## Questions:
a: In two sentences, summarize the Temlo Ransomware article.
b: According to the Temlo Ransomware article, what is the name of the text file that delivers the ransom note?
c: Copy out the portion of the Temlo Ransomware article that starts with "The email address" and continues through "of their drives.".

## Document passage:
-- Opening Marker --
Temlo Ransomware

A new variant from the VoidCrypt Ransomware family has been unleashed in the wild. The threat is named Temlo Ransomware and it can cause massive damage to the breached computers. Like all other variants from the family, Temlo also is designed to target specific file types and lock them by using an uncrackable cryptographic algorithm. Afterward, the cybercriminals attempt to extort their victims for money in exchange for the decryption key and tool that could potentially restore the locked information.

Technical Details

As part of its encryption process, the Temlo Ransomware also changes the original names of the affected files. The threat follows the naming conventions associated with the VoidCrypt family. It appends an email address, an ID number assigned to the victim and a new file extension.

The email address used in the names of the encrypted files is 'temloown@gmail.com.' The new file extension is '.temlo.' Victims of the threat are left with a ransom note containing instructions from the hackers. The message is delivered onto the compromised device in the form of a text file named 'Decrypt-info.txt.'

Ransom Note's Overview

According to the note, the first action taken by the victims of Temlo Ransomware is to locate a specific file that has been created on their computers. Apparently, the cybercriminals need this file to have a chance to restore the user's data. The file is named 'prvkey*.txt.key' and should be located under C:\ProgramData.\ However, victims are told to check all of their drives.

The file must be sent to one of the provided email addresses - 'temloown@gmail.com' and 'temloown@tuta.io.' Alongside it, victims also can send several small encrypted files that will supposedly be unlocked for free. The last important detail mentioned in the note is that the ransom must be paid using the Bitcoin cryptocurrency.

The full text of the ransom note is:

'All Your Files Has Been Encrypted

You Have to Pay to Get Your Files Back

Go to C:\ProgramData\ or in Your other Drives and send us prvkey*.txt.key file , * might be a number (like this : prvkey3.txt.key)

You can send some file little than 1mb for Decryption test to trust us But the test File should not contain valuable data

Payment should be with Bitcoin
Changing Windows without saving prvkey.txt.key file will cause permanete Data loss

Our Email:temloown@gmail.com
in Case of no Answer:temloown@tuta.io.'
-- Closing Marker --
[Chart analysis data]
-- Opening Marker --
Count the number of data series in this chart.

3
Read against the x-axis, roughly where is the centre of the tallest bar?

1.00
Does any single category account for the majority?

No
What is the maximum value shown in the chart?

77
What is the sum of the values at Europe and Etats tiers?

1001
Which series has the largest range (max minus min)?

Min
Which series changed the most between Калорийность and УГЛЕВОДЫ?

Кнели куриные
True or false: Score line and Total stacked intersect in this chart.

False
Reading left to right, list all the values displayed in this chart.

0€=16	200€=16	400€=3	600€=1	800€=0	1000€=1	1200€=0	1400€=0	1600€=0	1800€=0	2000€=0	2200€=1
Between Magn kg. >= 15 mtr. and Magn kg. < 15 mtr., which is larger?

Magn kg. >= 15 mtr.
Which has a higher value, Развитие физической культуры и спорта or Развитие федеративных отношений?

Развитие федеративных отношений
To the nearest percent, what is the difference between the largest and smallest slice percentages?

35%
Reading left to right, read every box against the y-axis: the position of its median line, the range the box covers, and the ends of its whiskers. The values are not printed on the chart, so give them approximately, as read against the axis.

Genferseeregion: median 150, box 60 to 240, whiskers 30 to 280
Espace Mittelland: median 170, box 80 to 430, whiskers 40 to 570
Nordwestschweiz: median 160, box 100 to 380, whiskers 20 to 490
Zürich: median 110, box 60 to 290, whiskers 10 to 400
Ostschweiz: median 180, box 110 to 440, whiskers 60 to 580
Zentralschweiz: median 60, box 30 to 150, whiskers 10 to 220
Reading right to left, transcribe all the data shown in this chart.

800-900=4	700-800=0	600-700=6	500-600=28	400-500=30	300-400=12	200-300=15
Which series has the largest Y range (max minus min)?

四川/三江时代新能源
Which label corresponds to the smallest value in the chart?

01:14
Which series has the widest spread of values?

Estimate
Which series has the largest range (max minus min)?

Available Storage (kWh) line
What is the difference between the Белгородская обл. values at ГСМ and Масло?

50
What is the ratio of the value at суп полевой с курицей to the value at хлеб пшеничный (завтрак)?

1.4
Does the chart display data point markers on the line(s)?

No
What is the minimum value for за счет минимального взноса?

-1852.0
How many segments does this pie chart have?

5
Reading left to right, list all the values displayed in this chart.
-- Closing Marker --
## List of answers:
a: Temlo Ransomware is a new variant from the VoidCrypt family that encrypts specific file types and renames them with an email address, a victim ID, and the extension '.temlo', then leaves a ransom note named 'Decrypt-info.txt'. The note tells victims to find a file named 'prvkey*.txt.key' and send it to 'temloown@gmail.com' or 'temloown@tuta.io', and it states that the ransom must be paid in Bitcoin.

b: 'Decrypt-info.txt'

c:
The email address used in the names of the encrypted files is 'temloown@gmail.com.' The new file extension is '.temlo.' Victims of the threat are left with a ransom note containing instructions from the hackers. The message is delivered onto the compromised device in the form of a text file named 'Decrypt-info.txt.'

Ransom Note's Overview

According to the note, the first action taken by the victims of Temlo Ransomware is to locate a specific file that has been created on their computers. Apparently, the cybercriminals need this file to have a chance to restore the user's data. The file is named 'prvkey*.txt.key' and should be located under C:\ProgramData.\ However, victims are told to check all of their drives.